**SOURCE PASSAGE**.
^^^^

Volume 21, Issue 2, June 2005

Table of Contents 21-2

Developmental Expression Patterns of Human Thyroid Transcriptional Regulators

 

To further the understanding of thyroid dysgenesis, the most common cause of congenital hypothyroidism, Trueba and colleagues examined the developmental expression patterns of human thyroid transcriptional regulators by in situ hybridization and immunohistochemistry in tissues obtained from legally terminated pregnancies. They focused on 3 factors: PAX8, TITF1 (also known as Nkx2a, Ttf-1 or T/ebp) and FOXE1 (Ttf-2 or Titf-2). These 3 factors lead to thyroid dysgenesis in knock-out mouse models and have been found to cause congenital hypothyroidism when mutated in humans. The PAX8 gene was strongly expressed in median thyroid anlagen (from pharyngeal primordium) and laterally ectodermic region of the fourth pharyngeal arch, thyroglossal duct cells, ultimobranchial body and in later fetal follicular cells. It maintained follicular cell phenotype by activating thyroperoxidase, sodium/iodide symporter and thyroglobulin genes. The expression in thyroglossal duct cells suggested that the track was created by the migrating thyroid anlagen (rather than a pre-established pathway through which the thyroid migrated). This may explain why cells of thyroglossal duct remnants can differentiate into follicular cells to create follicle- and colloid-containing cysts. Additionally, PAX8 gene had an extra-thyroid expression on the otic vesicle, central nervous system (midbrain-hindbrain boundary, spinal cord) and the developing kidney (metanephric blastema, ureteric bud and their derivatives). The clinical correlates of the PAX8 gene have been found in congenital hypothyroid patients who also presented either unilateral renal agenesis or left-sided ureteropelvic obstruction. No PAX8-/- humans have been reported with bilateral renal agenesis (? lethal phenotype form). However, no CNS defects were seen in knock-out mice and heterozygote PAX8 +/- humans have been detected.

The TITF1 gene was weakly expressed in the median thyroid primordium and later fetal thyroid. The extra-thyroid expression was limited to the forebrain (hypothalamic floor and infundibulum, developing basal ganglia territory) and lung epithelial cells which became progressively restricted to distal branches, reducing surfactant production. The clinical correlates of the TITF1 mutations were hypotonia and dyskinesia, changes in basal ganglia and pituitary gland and postnatal respiratory distress syndrome.

^^^^

**DIRECTIONS**.
A - Set down everything in the summary on thyroid transcriptional regulators from "The TITF1 gene" down to "respiratory distress syndrome.".
B - Render this sentence from the summary on thyroid transcriptional regulators in Spanish: "The TITF1 gene was weakly expressed in the median thyroid primordium and later fetal thyroid."
C - Extend the summary on thyroid transcriptional regulators, picking up after its last sentence.

^^^^

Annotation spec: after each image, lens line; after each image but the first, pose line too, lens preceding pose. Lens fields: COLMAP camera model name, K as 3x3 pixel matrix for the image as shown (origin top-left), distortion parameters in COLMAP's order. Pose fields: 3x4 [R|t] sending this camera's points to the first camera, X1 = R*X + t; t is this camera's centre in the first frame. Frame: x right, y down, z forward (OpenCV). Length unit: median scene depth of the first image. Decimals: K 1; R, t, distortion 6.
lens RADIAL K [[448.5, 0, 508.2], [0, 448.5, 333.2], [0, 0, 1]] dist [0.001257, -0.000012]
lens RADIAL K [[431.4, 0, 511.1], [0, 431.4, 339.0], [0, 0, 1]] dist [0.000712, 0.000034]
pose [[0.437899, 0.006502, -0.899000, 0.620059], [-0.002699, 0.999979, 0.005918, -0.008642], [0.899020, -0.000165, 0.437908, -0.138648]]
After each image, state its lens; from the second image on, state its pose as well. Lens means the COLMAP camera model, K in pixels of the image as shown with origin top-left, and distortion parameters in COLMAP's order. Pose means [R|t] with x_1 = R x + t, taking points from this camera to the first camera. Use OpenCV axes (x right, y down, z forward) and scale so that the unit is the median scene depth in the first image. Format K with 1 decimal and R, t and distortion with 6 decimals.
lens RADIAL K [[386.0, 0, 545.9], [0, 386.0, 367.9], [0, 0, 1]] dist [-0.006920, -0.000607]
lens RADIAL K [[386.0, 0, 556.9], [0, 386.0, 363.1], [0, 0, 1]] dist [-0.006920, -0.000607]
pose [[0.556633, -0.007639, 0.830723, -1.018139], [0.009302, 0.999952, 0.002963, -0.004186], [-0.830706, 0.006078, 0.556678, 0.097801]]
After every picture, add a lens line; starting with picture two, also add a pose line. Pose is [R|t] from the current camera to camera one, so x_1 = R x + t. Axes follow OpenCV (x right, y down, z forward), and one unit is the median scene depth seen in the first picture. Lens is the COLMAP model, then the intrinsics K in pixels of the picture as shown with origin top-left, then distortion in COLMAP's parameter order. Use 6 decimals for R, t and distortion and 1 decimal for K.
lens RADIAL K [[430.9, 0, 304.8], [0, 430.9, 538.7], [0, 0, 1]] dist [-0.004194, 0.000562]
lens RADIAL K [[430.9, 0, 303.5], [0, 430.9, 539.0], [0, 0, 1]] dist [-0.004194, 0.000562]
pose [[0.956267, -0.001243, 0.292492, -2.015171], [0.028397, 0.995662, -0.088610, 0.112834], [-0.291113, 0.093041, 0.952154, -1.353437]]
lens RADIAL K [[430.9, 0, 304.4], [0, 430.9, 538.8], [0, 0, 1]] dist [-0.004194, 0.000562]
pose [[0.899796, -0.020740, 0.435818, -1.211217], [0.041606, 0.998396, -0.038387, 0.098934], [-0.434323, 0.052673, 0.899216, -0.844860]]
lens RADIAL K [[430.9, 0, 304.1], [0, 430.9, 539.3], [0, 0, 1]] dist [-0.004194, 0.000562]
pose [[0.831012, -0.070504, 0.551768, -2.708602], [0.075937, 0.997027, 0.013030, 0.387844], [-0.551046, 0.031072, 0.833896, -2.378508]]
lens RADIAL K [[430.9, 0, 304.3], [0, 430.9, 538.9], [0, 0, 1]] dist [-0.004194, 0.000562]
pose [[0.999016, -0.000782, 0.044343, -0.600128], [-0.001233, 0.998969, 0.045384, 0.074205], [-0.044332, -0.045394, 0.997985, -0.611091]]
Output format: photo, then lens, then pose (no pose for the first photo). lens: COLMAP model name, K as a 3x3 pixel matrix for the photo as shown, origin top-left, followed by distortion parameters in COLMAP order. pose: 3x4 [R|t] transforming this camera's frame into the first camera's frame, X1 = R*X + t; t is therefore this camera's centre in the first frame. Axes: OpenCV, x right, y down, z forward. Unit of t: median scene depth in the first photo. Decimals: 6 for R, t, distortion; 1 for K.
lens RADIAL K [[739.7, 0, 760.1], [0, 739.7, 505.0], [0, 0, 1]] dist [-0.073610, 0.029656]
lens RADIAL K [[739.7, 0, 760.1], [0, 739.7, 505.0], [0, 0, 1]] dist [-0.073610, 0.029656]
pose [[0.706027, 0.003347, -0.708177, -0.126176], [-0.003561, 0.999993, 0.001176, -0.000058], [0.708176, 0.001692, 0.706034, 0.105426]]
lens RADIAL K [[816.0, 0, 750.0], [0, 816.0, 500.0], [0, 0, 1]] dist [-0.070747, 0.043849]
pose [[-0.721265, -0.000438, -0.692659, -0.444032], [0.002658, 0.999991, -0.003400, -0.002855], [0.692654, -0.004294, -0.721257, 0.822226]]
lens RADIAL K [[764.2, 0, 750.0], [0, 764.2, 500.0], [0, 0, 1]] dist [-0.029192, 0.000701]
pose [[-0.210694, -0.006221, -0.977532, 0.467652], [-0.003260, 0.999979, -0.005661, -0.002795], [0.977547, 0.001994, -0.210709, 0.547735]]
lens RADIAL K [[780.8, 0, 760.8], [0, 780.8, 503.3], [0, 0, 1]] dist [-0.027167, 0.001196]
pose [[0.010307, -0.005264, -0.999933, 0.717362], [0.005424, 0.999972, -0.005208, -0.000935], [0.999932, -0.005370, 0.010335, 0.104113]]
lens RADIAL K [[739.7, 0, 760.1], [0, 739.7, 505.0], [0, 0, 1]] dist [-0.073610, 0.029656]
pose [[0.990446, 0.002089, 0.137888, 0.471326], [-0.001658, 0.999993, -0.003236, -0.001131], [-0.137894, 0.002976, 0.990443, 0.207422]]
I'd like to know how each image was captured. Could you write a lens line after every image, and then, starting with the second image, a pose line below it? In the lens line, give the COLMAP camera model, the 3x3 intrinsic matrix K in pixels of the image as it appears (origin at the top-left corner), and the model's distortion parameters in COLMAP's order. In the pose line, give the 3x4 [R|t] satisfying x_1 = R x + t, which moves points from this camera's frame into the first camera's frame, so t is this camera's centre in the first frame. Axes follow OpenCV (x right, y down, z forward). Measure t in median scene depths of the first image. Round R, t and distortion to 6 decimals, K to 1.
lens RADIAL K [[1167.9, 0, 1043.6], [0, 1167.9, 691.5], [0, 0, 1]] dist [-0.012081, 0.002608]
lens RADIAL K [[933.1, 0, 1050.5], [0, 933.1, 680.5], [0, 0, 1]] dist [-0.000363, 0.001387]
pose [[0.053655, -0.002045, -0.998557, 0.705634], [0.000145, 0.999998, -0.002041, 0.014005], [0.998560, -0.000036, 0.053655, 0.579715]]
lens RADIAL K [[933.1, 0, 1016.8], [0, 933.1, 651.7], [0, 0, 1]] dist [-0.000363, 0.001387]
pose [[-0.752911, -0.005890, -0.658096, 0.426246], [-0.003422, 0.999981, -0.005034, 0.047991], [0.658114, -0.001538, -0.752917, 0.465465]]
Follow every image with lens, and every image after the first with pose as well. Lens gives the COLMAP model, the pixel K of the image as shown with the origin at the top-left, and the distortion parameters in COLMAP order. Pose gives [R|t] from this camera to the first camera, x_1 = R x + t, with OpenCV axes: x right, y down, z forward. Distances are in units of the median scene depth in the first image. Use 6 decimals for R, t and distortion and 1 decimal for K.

^^^^

**ANSWERS TO THIS EXERCISE**.
A -
The TITF1 gene was weakly expressed in the median thyroid primordium and later fetal thyroid. The extra-thyroid expression was limited to the forebrain (hypothalamic floor and infundibulum, developing basal ganglia territory) and lung epithelial cells which became progressively restricted to distal branches, reducing surfactant production. The clinical correlates of the TITF1 mutations were hypotonia and dyskinesia, changes in basal ganglia and pituitary gland and postnatal respiratory distress syndrome.

B - El gen TITF1 se expresaba débilmente en el primordio tiroideo medio y, más tarde, en la tiroides fetal.

C -
The FOXE1 gene had a weak expression in thyroid primordium and gland throughout development and the extra-thyroid expression was seen in the thymus and in the oropharyngeal, tracheal and esophageal epithelium. The clinical correlates were seen in patients with thyroid dysgenesis and cleft palate as well as knock-out mice. There were no thymic or immunologic abnormalities yet reported.The thyroglobulin protein promoter contained binding sites for PAX8, TITF1 and FOXE1, but thyroglobulin was not produced until the thyroid gland reached its final position.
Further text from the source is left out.